:: TEXTE SOURCE

ANALYSES

Mercosur – Union européenne : vingt ans après

Tribune
3 juillet 2019


« Vingt ans après » l’ouverture de négociations, Europe communautaire et Marché Commun du Sud ont signé le 29 juin 2019 un accord de libre-échange. Le roman de cape et d’épée d’Alexandre Dumas, on le sait, se déroulait dans l’environnement agité de la « Fronde ». La ratification par le Parlement européen, comme par les Assemblées nationales de cet accord, est d’ores et déjà placée sous un label « frondiste », augurant quelques années supplémentaires de débats.

« Vingt ans après » donc, un certain nombre de joueurs commerciaux à l’international ont souhaité mettre cartes sur table. Les responsables de ce coup de poker en attendent des retombées positives pour leur économie, leur commerce extérieur, leurs intérêts, et leur avenir politique.

::::
:: DONNÉES FOURNIES

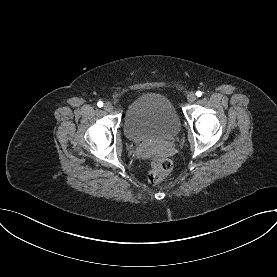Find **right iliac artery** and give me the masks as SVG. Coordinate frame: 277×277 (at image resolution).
<instances>
[{"label":"right iliac artery","mask_w":277,"mask_h":277,"mask_svg":"<svg viewBox=\"0 0 277 277\" xmlns=\"http://www.w3.org/2000/svg\"><path fill=\"white\" fill-rule=\"evenodd\" d=\"M97 105H98V107H102V106H103V102L99 101V102L97 103Z\"/></svg>","instance_id":"82829eb1"}]
</instances>
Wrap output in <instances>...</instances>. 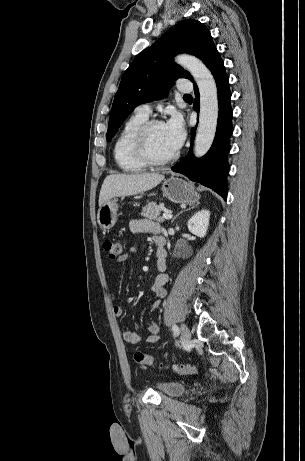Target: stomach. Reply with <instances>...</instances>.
<instances>
[{
    "mask_svg": "<svg viewBox=\"0 0 305 461\" xmlns=\"http://www.w3.org/2000/svg\"><path fill=\"white\" fill-rule=\"evenodd\" d=\"M163 195L173 203H193L200 198L192 184L178 177H171L162 184ZM117 200H109L100 206L97 213V222L103 229L109 230L117 222Z\"/></svg>",
    "mask_w": 305,
    "mask_h": 461,
    "instance_id": "obj_1",
    "label": "stomach"
}]
</instances>
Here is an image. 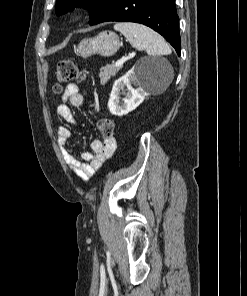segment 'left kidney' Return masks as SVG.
<instances>
[{"instance_id": "obj_1", "label": "left kidney", "mask_w": 247, "mask_h": 296, "mask_svg": "<svg viewBox=\"0 0 247 296\" xmlns=\"http://www.w3.org/2000/svg\"><path fill=\"white\" fill-rule=\"evenodd\" d=\"M162 66L138 61L130 71L114 82L108 108L111 114L123 116L136 109L149 96L147 87L157 78ZM137 86L134 89L131 83ZM121 95L125 97L120 101Z\"/></svg>"}]
</instances>
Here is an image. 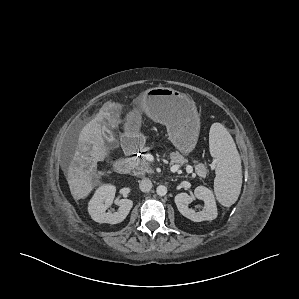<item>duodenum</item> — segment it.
<instances>
[{"label": "duodenum", "mask_w": 299, "mask_h": 299, "mask_svg": "<svg viewBox=\"0 0 299 299\" xmlns=\"http://www.w3.org/2000/svg\"><path fill=\"white\" fill-rule=\"evenodd\" d=\"M124 150L126 153V157L119 160L115 164V170L119 174H126L129 169V159L134 156L137 152V146L135 139L132 137L125 138L123 142Z\"/></svg>", "instance_id": "1"}]
</instances>
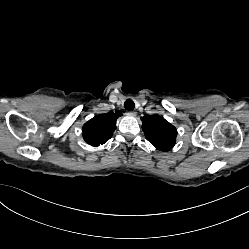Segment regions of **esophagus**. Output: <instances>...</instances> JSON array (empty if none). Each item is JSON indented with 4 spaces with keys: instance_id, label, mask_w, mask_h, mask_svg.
Returning <instances> with one entry per match:
<instances>
[{
    "instance_id": "esophagus-1",
    "label": "esophagus",
    "mask_w": 249,
    "mask_h": 249,
    "mask_svg": "<svg viewBox=\"0 0 249 249\" xmlns=\"http://www.w3.org/2000/svg\"><path fill=\"white\" fill-rule=\"evenodd\" d=\"M127 115L134 117V116H136V112H134V111H128Z\"/></svg>"
}]
</instances>
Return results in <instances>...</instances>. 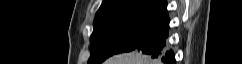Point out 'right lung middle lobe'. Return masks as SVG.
Here are the masks:
<instances>
[{
    "label": "right lung middle lobe",
    "instance_id": "1",
    "mask_svg": "<svg viewBox=\"0 0 242 64\" xmlns=\"http://www.w3.org/2000/svg\"><path fill=\"white\" fill-rule=\"evenodd\" d=\"M165 19L162 13L137 11L111 14L95 20L90 38L91 56L87 64H101L114 54L137 49Z\"/></svg>",
    "mask_w": 242,
    "mask_h": 64
}]
</instances>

::::

*CONSIGNE A:*
D'après le texte sur l'accord entre le Mercosur et l'Union européenne, à quelle date cet accord de libre-échange a-t-il été signé ?
*CONSIGNE B:*
Reprenez le texte sur l'accord entre le Mercosur et l'Union européenne juste après sa dernière phrase et écrivez-en la suite.

*RÉSULTAT A:*
Le 29 juin 2019.

*RÉSULTAT B:*
Côté sud-américain, les patrons de l’agriculture industrielle poussaient à la roue depuis longtemps. Leurs représentants sont au pouvoir depuis 2012 au Paraguay, 2015 en Argentine, 2016 au Brésil. Et en Uruguay, quel que soit la couleur des gouvernants, ils ont toujours été écoutés compte tenu de leur poids dans l’économie nationale. Libre-échangistes par intérêt bien compris, ils ont favorisé les forces politiques favorisant le retour de leurs pays respectifs dans le concert économique dominant. Préoccupés depuis 2017 par le souffle protectionniste exhalé par les États-Unis de Donald Trump, ils ont réajusté leurs priorités et « mis le paquet » en direction du Pacifique et de l’Europe.

Versant Europe, les plus allants auront été les pays les plus industrialisés. Allemagne, Pays-Bas, République tchèque, Suède s’étaient concertés pour arracher l’ouverture du marché sud-américain à leurs industries automobiles et chimiques. L’Allemagne avait dès le 28 mai 2019 ouvert le bal en organisant à Berlin un tour de table avec les pays latino-américains. On pourrait, avec profit, avait dit le ministre allemand des Affaires étrangères, mettre sur notre table autre chose que les turpitudes vénézuéliennes. Chose dite, chose faite. L’Allemagne qui est déjà le premier exportateur européen dans la zone, a tout à y gagner.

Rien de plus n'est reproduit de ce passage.